#### Brief:
Locate, in the data below, the line that contains "#fff; stroke-width: 10" and the line that contains "#fff; stroke: #6c6c6c;"; reproduce exactly those two lines and every line between them, nothing more.

__________

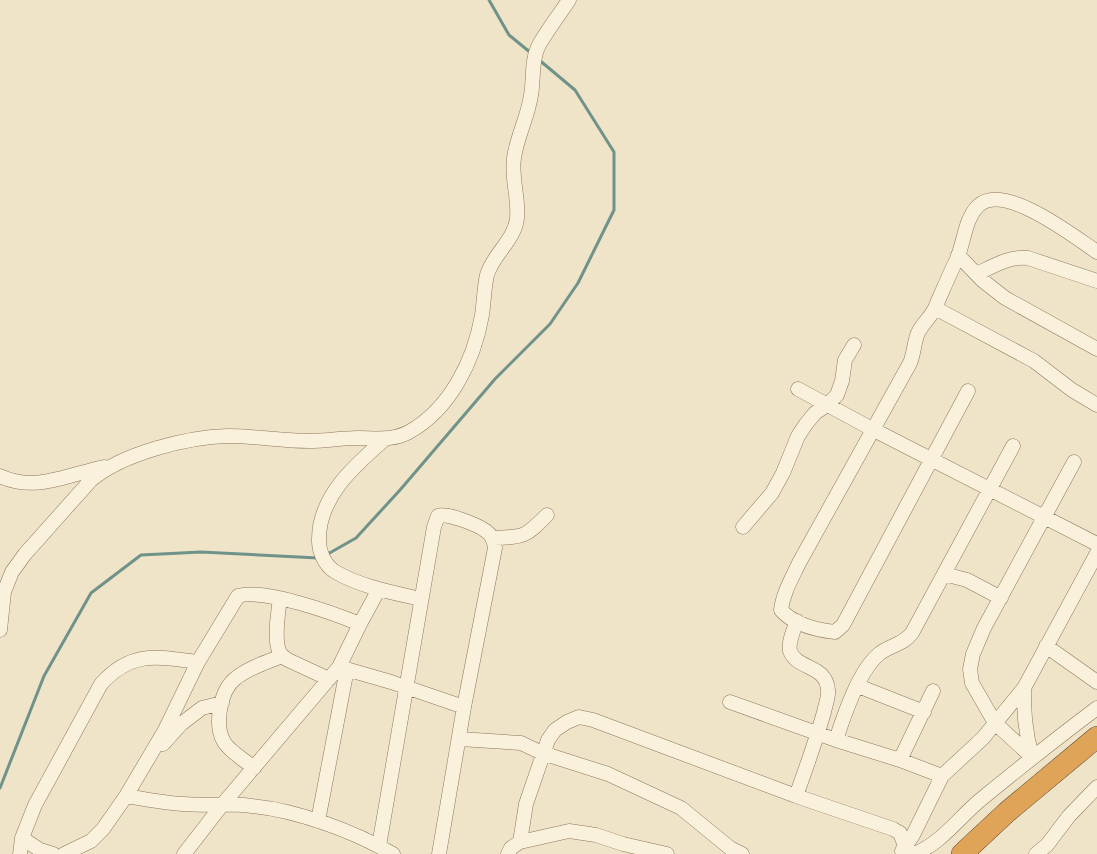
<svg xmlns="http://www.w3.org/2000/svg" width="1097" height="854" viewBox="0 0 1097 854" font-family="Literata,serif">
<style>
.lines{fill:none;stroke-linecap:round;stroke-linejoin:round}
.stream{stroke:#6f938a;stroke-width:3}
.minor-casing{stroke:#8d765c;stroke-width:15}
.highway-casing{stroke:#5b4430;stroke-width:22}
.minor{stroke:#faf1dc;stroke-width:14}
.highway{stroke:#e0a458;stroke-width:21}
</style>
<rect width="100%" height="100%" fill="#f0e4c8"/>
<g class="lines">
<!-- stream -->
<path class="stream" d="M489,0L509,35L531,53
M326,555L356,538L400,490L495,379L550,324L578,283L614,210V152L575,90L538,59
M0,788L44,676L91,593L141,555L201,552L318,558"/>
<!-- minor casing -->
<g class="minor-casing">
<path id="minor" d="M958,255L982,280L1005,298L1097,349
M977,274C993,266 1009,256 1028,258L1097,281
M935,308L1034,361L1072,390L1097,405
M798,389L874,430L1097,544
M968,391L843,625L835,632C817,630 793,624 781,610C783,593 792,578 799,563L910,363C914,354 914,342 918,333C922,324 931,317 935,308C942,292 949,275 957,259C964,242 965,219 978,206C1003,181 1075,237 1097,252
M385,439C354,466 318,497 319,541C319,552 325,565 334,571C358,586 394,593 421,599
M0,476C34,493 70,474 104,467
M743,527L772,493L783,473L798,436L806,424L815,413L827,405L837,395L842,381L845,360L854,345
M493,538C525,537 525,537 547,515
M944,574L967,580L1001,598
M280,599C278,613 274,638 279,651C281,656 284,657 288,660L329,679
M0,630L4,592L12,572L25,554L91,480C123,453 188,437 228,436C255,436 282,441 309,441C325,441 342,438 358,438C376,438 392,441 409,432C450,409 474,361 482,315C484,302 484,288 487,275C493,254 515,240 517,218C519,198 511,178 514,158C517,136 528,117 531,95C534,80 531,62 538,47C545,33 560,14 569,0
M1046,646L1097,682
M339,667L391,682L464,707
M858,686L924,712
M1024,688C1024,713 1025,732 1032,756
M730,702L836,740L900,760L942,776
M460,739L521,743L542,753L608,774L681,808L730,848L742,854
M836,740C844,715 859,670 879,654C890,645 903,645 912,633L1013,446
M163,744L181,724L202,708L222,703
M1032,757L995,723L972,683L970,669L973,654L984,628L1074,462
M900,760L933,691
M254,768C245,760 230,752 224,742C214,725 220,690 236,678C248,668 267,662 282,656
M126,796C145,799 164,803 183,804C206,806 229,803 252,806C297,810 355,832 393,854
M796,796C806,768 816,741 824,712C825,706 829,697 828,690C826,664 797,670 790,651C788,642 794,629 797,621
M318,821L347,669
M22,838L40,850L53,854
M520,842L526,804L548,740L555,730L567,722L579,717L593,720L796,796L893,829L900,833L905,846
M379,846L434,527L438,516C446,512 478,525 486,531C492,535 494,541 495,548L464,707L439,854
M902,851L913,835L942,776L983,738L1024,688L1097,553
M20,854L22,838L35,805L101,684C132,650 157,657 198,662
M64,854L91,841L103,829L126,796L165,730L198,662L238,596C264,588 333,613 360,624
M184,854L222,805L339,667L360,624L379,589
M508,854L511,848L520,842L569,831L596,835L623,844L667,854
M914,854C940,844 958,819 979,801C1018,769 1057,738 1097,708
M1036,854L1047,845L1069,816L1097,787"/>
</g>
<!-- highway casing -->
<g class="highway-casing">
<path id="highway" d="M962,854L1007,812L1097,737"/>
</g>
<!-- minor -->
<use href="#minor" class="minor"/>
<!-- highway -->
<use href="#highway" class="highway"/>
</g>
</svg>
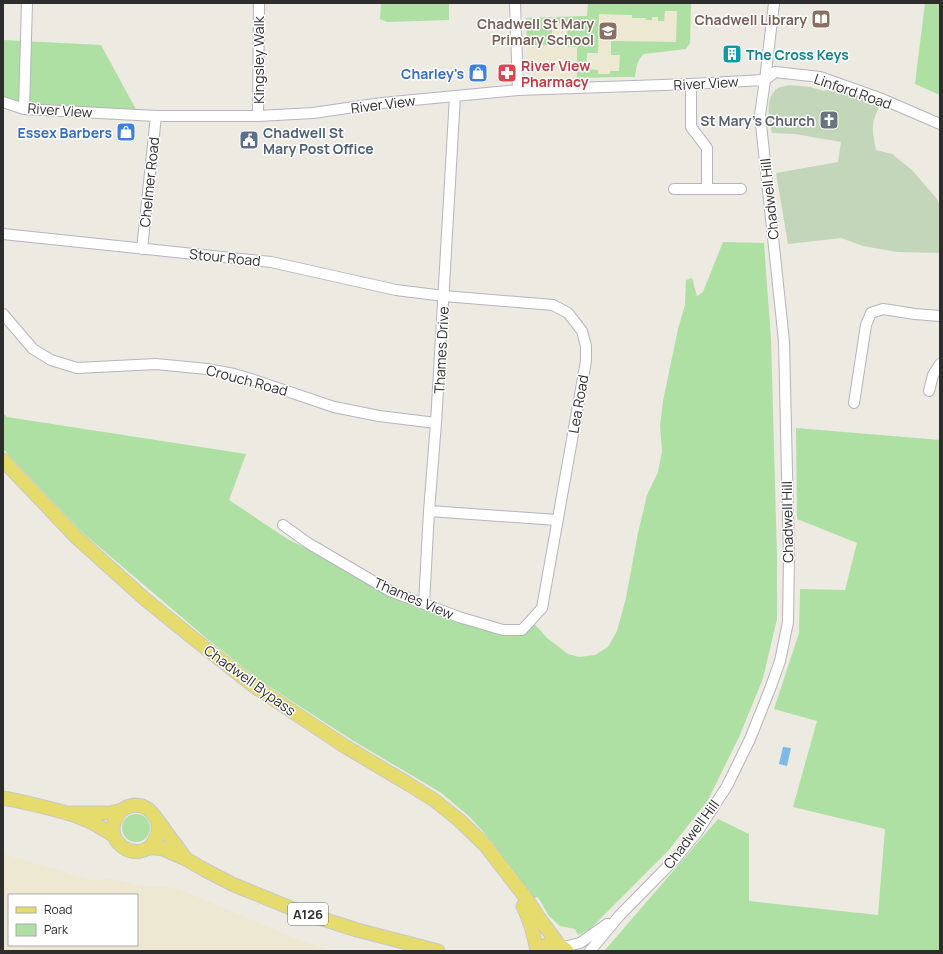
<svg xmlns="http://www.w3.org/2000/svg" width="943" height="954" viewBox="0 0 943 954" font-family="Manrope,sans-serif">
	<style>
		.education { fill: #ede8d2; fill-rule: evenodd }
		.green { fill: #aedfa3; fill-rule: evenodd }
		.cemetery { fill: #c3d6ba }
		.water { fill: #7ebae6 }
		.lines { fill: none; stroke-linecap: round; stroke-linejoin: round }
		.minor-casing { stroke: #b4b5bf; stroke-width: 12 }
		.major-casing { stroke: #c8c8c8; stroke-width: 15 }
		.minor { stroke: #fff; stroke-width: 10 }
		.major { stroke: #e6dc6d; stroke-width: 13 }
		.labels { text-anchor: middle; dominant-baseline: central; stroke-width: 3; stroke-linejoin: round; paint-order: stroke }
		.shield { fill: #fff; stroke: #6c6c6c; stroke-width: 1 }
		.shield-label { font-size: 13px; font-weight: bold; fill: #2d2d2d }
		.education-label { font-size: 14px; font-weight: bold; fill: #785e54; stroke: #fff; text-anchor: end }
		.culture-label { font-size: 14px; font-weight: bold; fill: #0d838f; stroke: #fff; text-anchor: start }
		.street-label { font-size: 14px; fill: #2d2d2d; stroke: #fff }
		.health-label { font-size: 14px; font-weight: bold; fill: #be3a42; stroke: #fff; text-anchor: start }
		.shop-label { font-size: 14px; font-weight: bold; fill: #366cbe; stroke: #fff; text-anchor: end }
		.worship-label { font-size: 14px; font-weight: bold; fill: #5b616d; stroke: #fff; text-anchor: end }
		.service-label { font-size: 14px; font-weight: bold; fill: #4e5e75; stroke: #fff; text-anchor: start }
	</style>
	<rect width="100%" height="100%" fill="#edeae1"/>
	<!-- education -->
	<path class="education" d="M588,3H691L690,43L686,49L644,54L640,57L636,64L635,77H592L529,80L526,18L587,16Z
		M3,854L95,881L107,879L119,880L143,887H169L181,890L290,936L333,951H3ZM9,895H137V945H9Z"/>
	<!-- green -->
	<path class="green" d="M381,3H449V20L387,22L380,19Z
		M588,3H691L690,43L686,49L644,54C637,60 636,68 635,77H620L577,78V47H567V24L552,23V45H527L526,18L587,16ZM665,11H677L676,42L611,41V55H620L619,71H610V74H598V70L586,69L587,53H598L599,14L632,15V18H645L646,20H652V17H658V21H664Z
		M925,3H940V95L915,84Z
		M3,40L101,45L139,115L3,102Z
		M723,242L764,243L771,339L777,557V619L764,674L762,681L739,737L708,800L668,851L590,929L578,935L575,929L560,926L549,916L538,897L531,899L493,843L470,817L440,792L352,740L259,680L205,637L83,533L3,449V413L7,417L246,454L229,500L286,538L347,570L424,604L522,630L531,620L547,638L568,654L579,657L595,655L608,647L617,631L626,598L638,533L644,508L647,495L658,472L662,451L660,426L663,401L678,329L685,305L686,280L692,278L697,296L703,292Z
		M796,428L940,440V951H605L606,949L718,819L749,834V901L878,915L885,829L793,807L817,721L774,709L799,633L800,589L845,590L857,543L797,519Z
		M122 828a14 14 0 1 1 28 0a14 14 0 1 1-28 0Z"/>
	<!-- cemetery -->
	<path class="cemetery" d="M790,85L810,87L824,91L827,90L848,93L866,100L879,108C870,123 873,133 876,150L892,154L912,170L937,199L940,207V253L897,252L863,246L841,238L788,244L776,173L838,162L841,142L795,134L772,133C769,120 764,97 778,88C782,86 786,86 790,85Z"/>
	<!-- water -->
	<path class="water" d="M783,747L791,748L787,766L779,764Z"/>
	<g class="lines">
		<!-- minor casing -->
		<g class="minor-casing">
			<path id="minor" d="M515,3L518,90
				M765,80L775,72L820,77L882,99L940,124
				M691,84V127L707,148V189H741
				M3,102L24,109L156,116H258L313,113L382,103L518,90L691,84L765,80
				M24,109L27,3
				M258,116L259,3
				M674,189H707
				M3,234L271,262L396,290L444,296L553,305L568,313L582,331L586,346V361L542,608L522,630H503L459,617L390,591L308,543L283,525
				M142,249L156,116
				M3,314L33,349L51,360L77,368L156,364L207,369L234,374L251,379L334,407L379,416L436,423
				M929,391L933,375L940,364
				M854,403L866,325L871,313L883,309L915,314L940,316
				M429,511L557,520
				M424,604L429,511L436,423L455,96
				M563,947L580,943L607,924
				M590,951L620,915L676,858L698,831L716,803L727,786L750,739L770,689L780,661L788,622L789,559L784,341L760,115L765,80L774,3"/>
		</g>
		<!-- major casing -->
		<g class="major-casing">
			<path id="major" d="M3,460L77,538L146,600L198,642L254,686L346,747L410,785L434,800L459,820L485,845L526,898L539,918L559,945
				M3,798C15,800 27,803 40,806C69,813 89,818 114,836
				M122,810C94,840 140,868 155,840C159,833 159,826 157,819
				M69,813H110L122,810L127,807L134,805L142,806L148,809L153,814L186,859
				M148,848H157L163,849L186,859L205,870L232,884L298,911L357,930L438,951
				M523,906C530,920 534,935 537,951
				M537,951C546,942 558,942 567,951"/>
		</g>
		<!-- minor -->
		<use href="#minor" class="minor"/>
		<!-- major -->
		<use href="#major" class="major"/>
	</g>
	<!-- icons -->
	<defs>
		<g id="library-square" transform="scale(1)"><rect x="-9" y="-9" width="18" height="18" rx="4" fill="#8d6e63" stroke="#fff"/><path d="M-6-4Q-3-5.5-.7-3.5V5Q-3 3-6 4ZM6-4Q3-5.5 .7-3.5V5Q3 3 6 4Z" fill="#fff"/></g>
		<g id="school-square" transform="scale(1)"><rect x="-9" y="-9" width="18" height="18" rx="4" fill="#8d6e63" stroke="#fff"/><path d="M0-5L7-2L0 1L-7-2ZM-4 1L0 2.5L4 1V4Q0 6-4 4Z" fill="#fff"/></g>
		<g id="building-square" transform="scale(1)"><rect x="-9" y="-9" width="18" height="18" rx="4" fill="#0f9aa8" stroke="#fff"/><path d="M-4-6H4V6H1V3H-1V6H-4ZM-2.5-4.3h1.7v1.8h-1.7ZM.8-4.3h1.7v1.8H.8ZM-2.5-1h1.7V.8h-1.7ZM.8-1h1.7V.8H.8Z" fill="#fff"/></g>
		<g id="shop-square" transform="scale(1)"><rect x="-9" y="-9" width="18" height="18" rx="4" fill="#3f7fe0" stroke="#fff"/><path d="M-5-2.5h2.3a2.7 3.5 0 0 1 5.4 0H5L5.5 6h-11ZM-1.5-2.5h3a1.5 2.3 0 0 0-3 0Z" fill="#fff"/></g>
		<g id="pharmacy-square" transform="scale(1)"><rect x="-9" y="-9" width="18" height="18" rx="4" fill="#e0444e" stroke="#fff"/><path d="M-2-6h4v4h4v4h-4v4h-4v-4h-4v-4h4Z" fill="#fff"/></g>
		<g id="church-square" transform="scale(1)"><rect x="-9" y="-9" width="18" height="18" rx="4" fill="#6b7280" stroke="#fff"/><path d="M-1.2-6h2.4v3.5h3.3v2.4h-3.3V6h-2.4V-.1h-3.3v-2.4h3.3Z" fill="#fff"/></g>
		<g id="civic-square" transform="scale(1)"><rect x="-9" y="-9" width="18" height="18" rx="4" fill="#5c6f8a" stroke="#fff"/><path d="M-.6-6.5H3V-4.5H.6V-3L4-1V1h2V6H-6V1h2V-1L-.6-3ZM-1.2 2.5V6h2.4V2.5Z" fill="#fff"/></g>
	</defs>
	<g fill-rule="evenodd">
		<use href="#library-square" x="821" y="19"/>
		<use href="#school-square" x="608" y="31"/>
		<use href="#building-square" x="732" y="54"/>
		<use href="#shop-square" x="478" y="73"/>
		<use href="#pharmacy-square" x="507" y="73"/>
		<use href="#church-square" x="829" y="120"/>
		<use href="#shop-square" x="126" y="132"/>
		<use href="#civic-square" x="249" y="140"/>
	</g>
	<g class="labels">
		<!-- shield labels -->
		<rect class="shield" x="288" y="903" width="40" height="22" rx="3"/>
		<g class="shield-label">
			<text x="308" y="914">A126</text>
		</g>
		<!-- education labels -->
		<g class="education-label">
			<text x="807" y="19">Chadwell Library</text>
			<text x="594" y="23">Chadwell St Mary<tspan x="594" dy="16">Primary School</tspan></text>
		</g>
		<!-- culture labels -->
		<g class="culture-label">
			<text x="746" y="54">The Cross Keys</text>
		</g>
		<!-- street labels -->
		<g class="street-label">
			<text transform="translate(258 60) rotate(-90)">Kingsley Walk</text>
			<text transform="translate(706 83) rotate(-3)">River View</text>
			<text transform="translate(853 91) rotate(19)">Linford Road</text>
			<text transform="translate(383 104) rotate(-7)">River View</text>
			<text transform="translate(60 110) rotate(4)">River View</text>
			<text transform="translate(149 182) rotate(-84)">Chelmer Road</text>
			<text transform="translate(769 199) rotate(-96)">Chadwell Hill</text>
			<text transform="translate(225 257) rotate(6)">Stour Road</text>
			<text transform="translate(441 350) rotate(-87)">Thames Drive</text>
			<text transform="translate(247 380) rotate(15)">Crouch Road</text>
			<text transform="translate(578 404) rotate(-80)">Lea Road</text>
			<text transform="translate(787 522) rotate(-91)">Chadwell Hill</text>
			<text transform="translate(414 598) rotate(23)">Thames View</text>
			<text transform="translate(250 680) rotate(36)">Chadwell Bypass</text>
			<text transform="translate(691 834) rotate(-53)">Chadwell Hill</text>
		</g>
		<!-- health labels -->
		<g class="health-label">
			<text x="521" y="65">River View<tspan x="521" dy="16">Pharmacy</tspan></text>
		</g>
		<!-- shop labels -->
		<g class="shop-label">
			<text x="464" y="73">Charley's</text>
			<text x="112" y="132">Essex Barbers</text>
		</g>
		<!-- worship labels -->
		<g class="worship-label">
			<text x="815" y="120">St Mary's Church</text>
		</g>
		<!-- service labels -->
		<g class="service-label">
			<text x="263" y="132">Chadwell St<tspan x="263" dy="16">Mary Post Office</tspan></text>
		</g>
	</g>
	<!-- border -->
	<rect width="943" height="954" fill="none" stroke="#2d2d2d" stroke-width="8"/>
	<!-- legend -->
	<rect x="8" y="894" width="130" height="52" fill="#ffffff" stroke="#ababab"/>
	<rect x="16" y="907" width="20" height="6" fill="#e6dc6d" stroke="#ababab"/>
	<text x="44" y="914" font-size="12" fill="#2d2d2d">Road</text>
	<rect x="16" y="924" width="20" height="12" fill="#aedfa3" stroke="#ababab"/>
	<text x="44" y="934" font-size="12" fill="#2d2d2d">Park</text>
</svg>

__________

#### Written response:
		.minor { stroke: #fff; stroke-width: 10 }
		.major { stroke: #e6dc6d; stroke-width: 13 }
		.labels { text-anchor: middle; dominant-baseline: central; stroke-width: 3; stroke-linejoin: round; paint-order: stroke }
		.shield { fill: #fff; stroke: #6c6c6c; stroke-width: 1 }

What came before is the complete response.